How much did it cost?


----------



## RusRus

zeylan said:


> How much did it cost?


$43.19 including tax here in California at Fry's Electronics.

And I must say I love it. I don't have to be sure where I'm aiming my Tivo remote anymore.


----------



## Dan203

TiVo has one now...

https://www3.tivo.com/store/accessories-cables.do


----------



## anonymoususer

Dan203 said:


> TiVo has one now...


I think this works only with the Tivo Mini and won't convey IR signal to TV, Other Tivos, etc.


----------



## Dan203

You are correct. I misread the OPs intention for the system. Honestly I'm not really understanding why he had this system at all. Unless his TiVo is hidden or so far away from his TV that he has to point the remote a different direction. And even so why use it for the TV when the sensor for the repeater is attached to the TV? Why not just let the TV pick up the signal on it's own?


----------



## RusRus

Dan203 said:


> You are correct. I misread the OPs intention for the system. Honestly I'm not really understanding why he had this system at all. Unless his TiVo is hidden or so far away from his TV that he has to point the remote a different direction. And even so why use it for the TV when the sensor for the repeater is attached to the TV? Why not just let the TV pick up the signal on it's own?

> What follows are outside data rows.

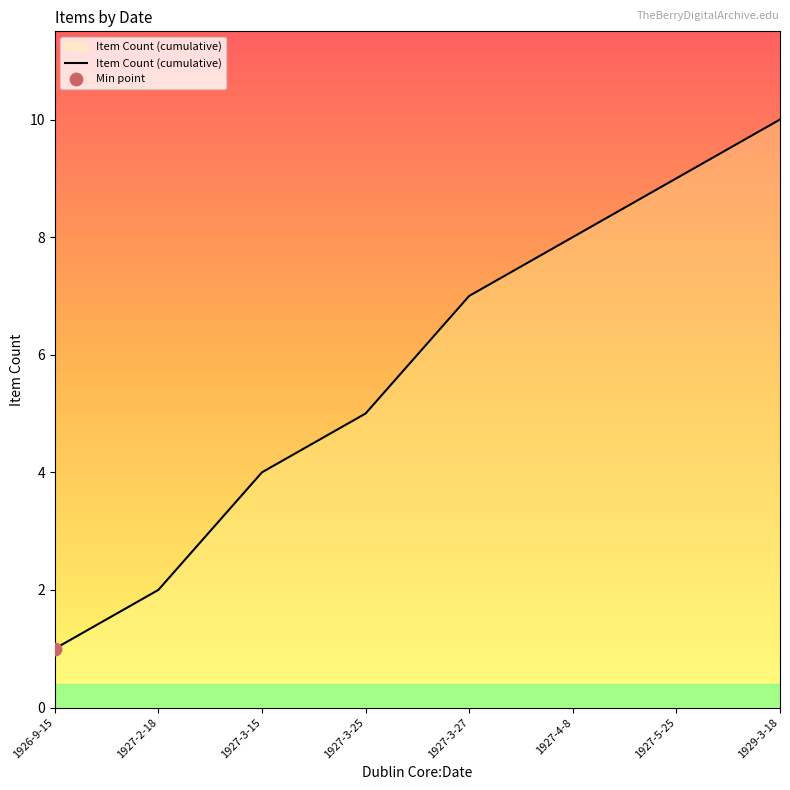

What is the change in value from 1927-3-27 to 1929-3-18?

+3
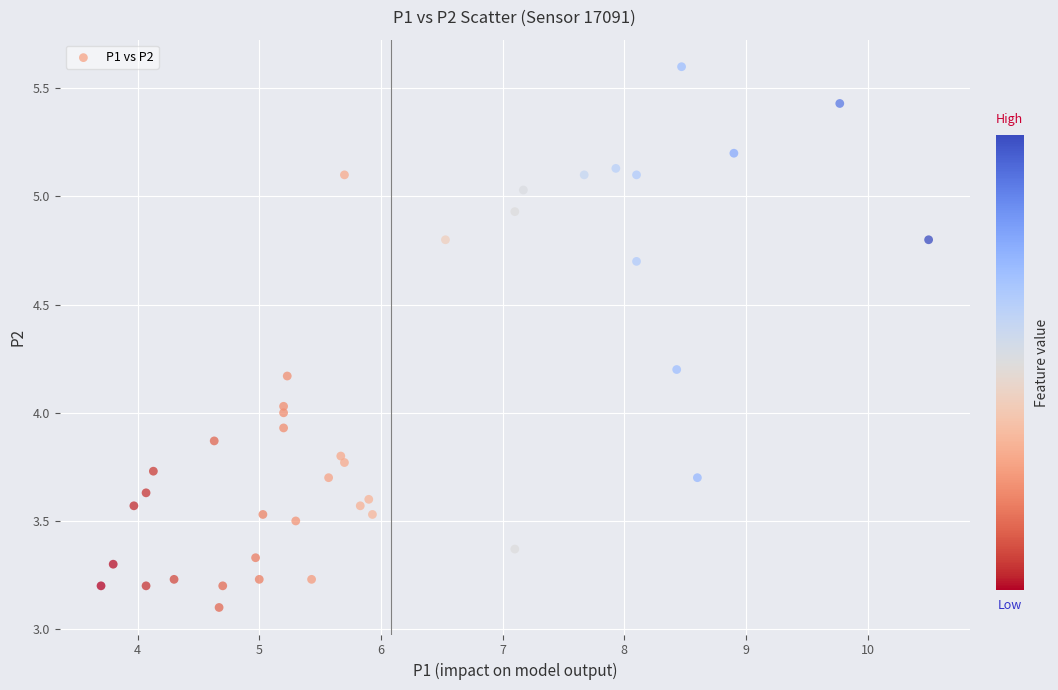

What is the range of X values (max minus min)?

6.8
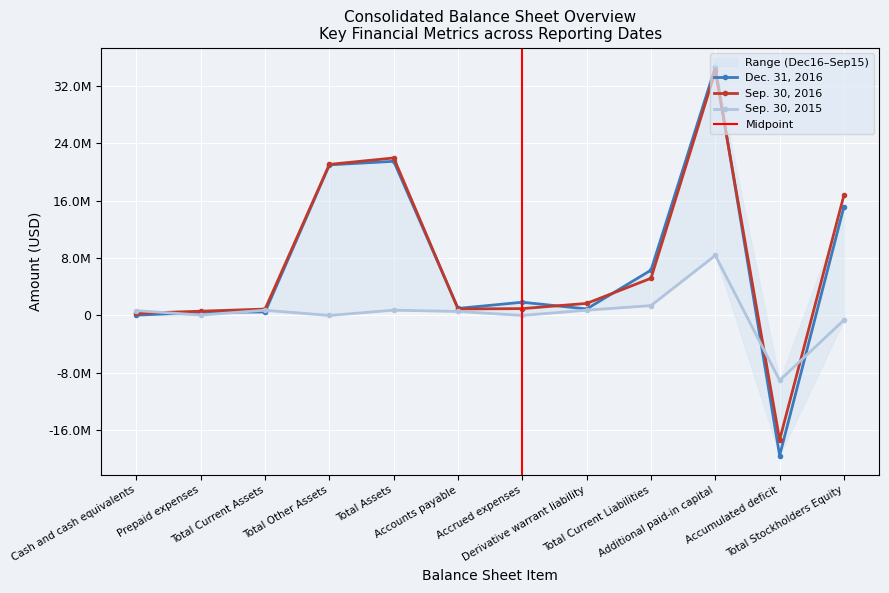

At which category is the sum across all series the highest?

Additional paid-in capital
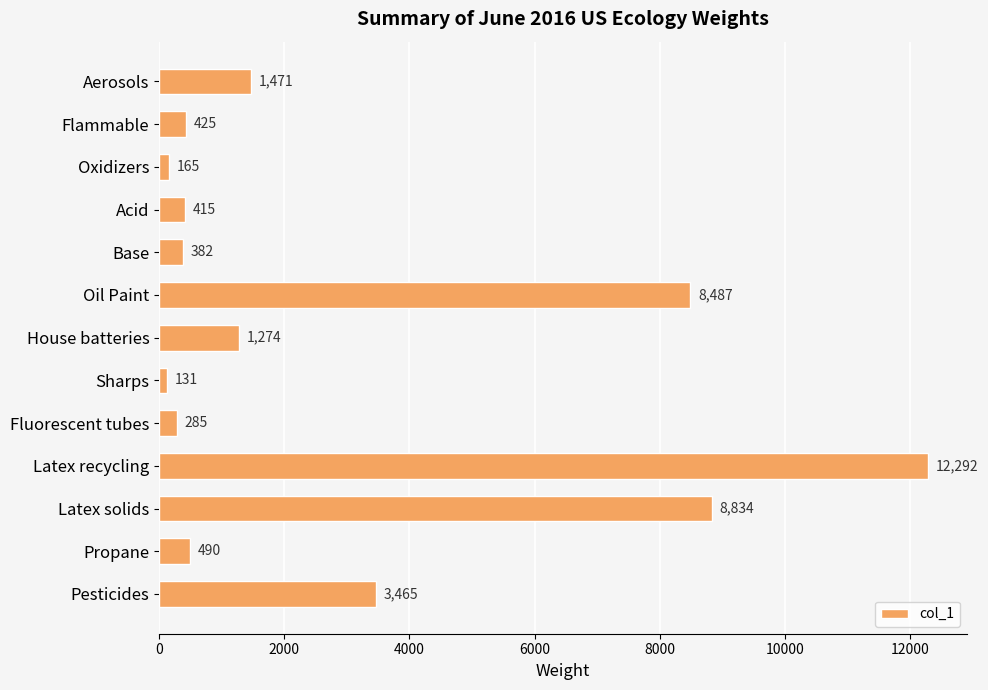

What is the greatest value displayed?

12292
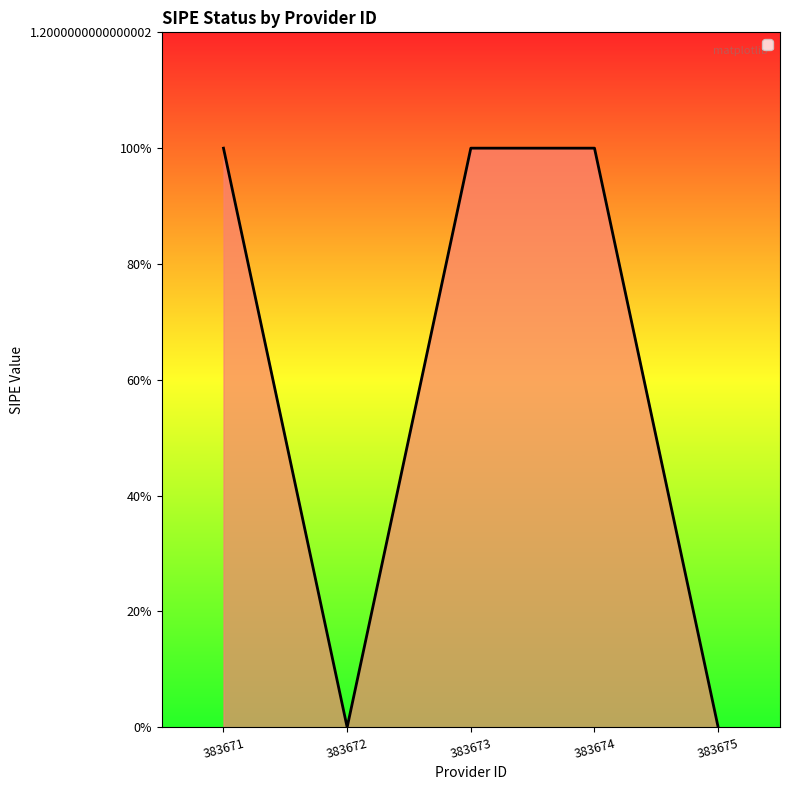

List the labels in order of value, smallest first.

383672, 383675, 383671, 383673, 383674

My sound bar sits in front of my TV and blocks the TV's IR sensor plus, in scanning the guide for movies to record it is so much more comfortable to not bother where the remote is pointed. I'm lazy.


----------



## SNJpage1

I have been using a similar set up since my receiver sits in a cabinet behind a door. The remote has worked great for me. I also put remotes transmitters on the units that are in the open. That way I can just aim the remote at one spot and not have to aim it at each piece of equipement.


----------